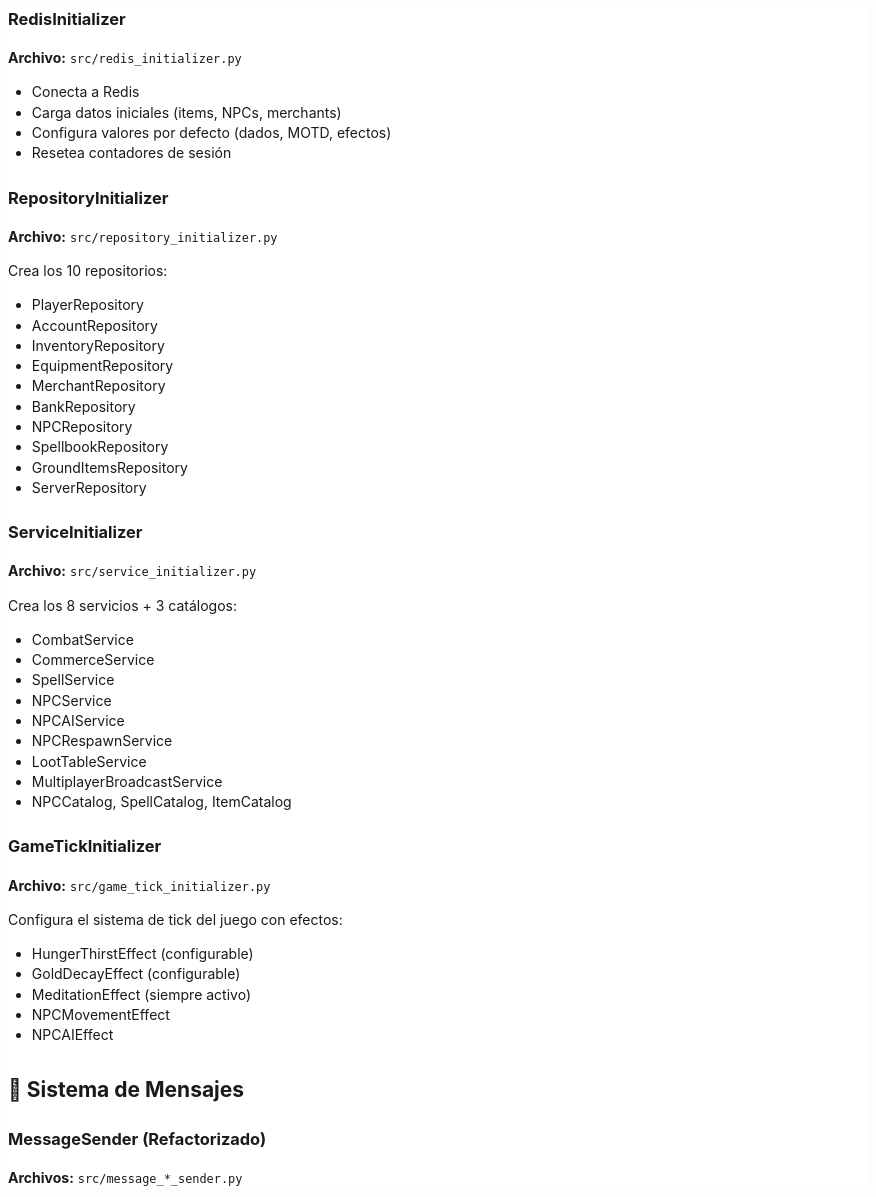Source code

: ### RedisInitializer
**Archivo:** `src/redis_initializer.py`

- Conecta a Redis
- Carga datos iniciales (items, NPCs, merchants)
- Configura valores por defecto (dados, MOTD, efectos)
- Resetea contadores de sesión

### RepositoryInitializer
**Archivo:** `src/repository_initializer.py`

Crea los 10 repositorios:
- PlayerRepository
- AccountRepository
- InventoryRepository
- EquipmentRepository
- MerchantRepository
- BankRepository
- NPCRepository
- SpellbookRepository
- GroundItemsRepository
- ServerRepository

### ServiceInitializer
**Archivo:** `src/service_initializer.py`

Crea los 8 servicios + 3 catálogos:
- CombatService
- CommerceService
- SpellService
- NPCService
- NPCAIService
- NPCRespawnService
- LootTableService
- MultiplayerBroadcastService
- NPCCatalog, SpellCatalog, ItemCatalog

### GameTickInitializer
**Archivo:** `src/game_tick_initializer.py`

Configura el sistema de tick del juego con efectos:
- HungerThirstEffect (configurable)
- GoldDecayEffect (configurable)
- MeditationEffect (siempre activo)
- NPCMovementEffect
- NPCAIEffect

## 📨 Sistema de Mensajes

### MessageSender (Refactorizado)
**Archivos:** `src/message_*_sender.py`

====

DIRECTIONS FOR THIS TASK: Change every "configurable" in the lines above to "opcional", keeping everything else the same, and leave the picture out of your answer.

EXERCISE RESULT:
Source code

: ### RedisInitializer
**Archivo:** `src/redis_initializer.py`

- Conecta a Redis
- Carga datos iniciales (items, NPCs, merchants)
- Configura valores por defecto (dados, MOTD, efectos)
- Resetea contadores de sesión

### RepositoryInitializer
**Archivo:** `src/repository_initializer.py`

Crea los 10 repositorios:
- PlayerRepository
- AccountRepository
- InventoryRepository
- EquipmentRepository
- MerchantRepository
- BankRepository
- NPCRepository
- SpellbookRepository
- GroundItemsRepository
- ServerRepository

### ServiceInitializer
**Archivo:** `src/service_initializer.py`

Crea los 8 servicios + 3 catálogos:
- CombatService
- CommerceService
- SpellService
- NPCService
- NPCAIService
- NPCRespawnService
- LootTableService
- MultiplayerBroadcastService
- NPCCatalog, SpellCatalog, ItemCatalog

### GameTickInitializer
**Archivo:** `src/game_tick_initializer.py`

Configura el sistema de tick del juego con efectos:
- HungerThirstEffect (opcional)
- GoldDecayEffect (opcional)
- MeditationEffect (siempre activo)
- NPCMovementEffect
- NPCAIEffect

## 📨 Sistema de Mensajes

### MessageSender (Refactorizado)
**Archivos:** `src/message_*_sender.py`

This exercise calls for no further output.